Optionally, the length of the first video segment may be determined according to the length of the first material video and the first preset proportion. For example, if the first material video is 20 seconds of video, the first preset ratio is 0.1, the first video segment is 2 seconds of video, and if the first material video is 30 seconds of video, the first preset ratio is 0.5, the first video segment is 15 seconds of video.

Optionally, the length of the first video segment may be determined according to the length of the second material video and the second preset proportion. For example, if the second material video is 10 seconds of video, the first preset ratio is 0.3, the first video segment is 3 seconds of video, and if the first material video is 5 seconds of video, the first preset ratio is 0.2, the first video segment is 1 second of video.
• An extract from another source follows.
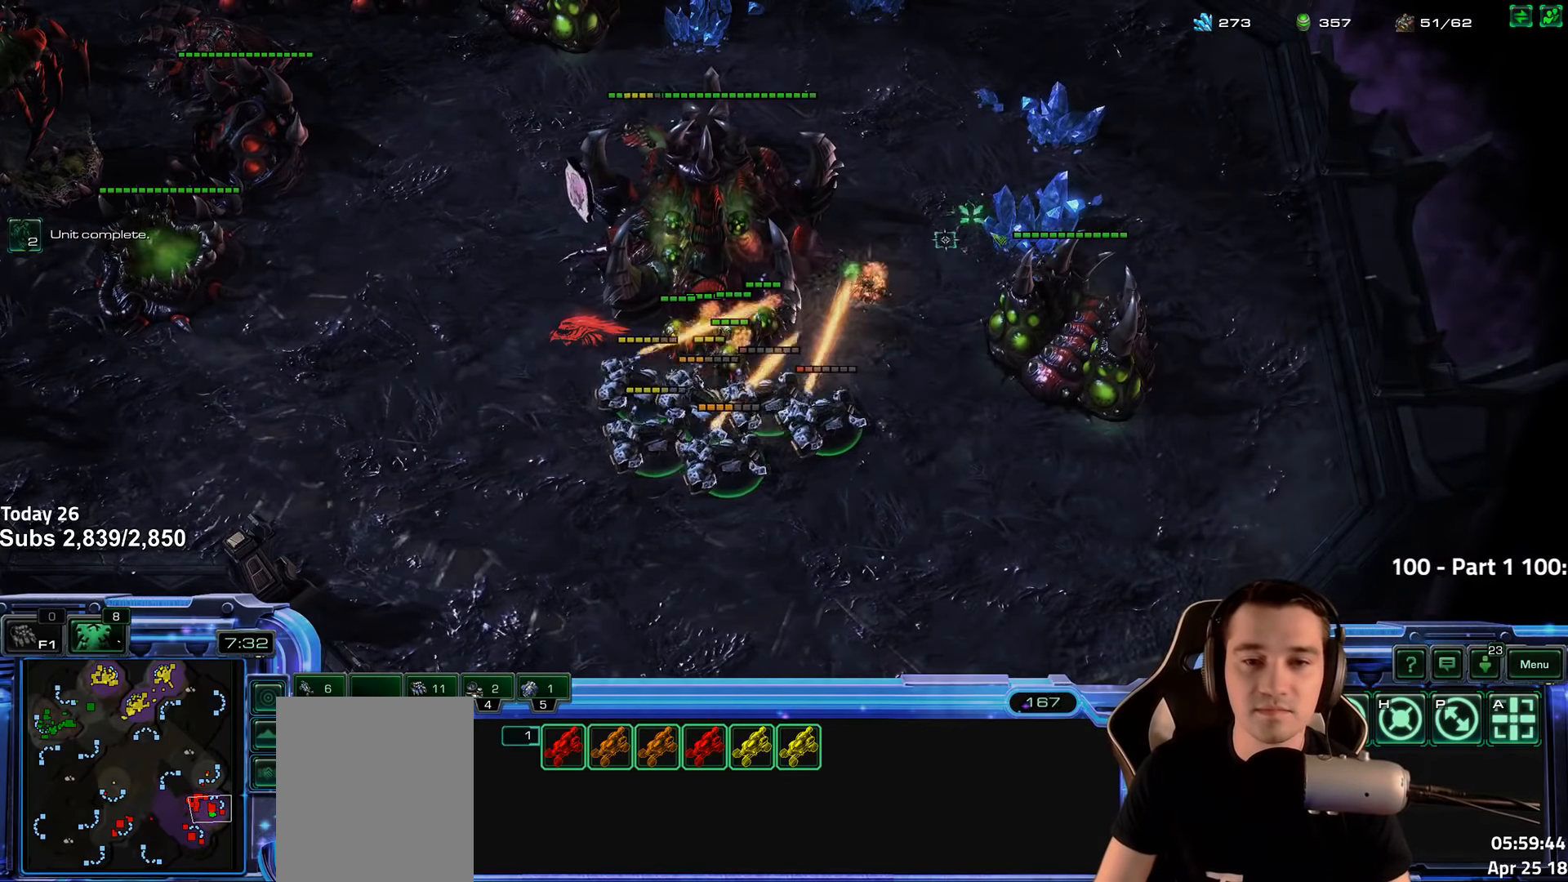
Gameplay with keyboard; each line is a JSON object with the keys held at the frame after it. "events" lists presses ("down") and releases ("up") of "1", "2", "3", "4", "5", "6", "a", "alt", "b", "c", "caps_lock", "ctrl", "d", "e", "escape", "f", "f1", "f2", "f3", "f4", "f5", "f6", "g", "q", "r", "s", "shift", "space", "super", "t", "tab", "tilde", "v", "w", "x" and "z" between this image and that frame as [ms after this image, input, new state], when the widget could be followed in between. No other keys are recorded. Mouse input is not recorded.
{"keys": [], "events": [[134, "5", "down"], [200, "5", "up"], [250, "q", "down"], [334, "q", "up"], [417, "q", "down"], [484, "q", "up"]]}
Optionally, the lengths of the first video segment and the second video segment may be preset lengths. For example, the first video segment and the second video segment may be 5 seconds of video segments, and when the first material video and the second material video are less than 5 seconds, the lengths of the first video segment and the second video segment are determined by other methods, and in the embodiment of the present disclosure, the lengths of the first video segment and the second video segment may also be determined by other methods, which is not limited in this disclosure.

According to the method, the image characteristics and the audio characteristics corresponding to each adjacent material video can be obtained.

Next, a process of determining the first video segment and the second video segment will be described with reference to fig. 4.

Fig. 4 is a schematic diagram of a first video segment and a second video segment according to an embodiment of the disclosure. Referring to fig. 4, the method includes: a first video. The first video comprises a material video A and a material video B. The material video a is located before the material video B. And intercepting a section of video with preset duration at the tail of the material video A, and determining the section of video as a first video section. And intercepting a video segment with a preset duration at the head of the material video B, and determining the video segment as a second video segment. Because the positions of the first video segment and the second video segment are similar, the content characteristics between the material videos can be accurately reflected through the first video segment and the second video segment, so that the accuracy of determining the video transition special effect is improved, and the effect of video synthesis is improved.

S203, acquiring a plurality of transition special effect features corresponding to the plurality of video transition special effects.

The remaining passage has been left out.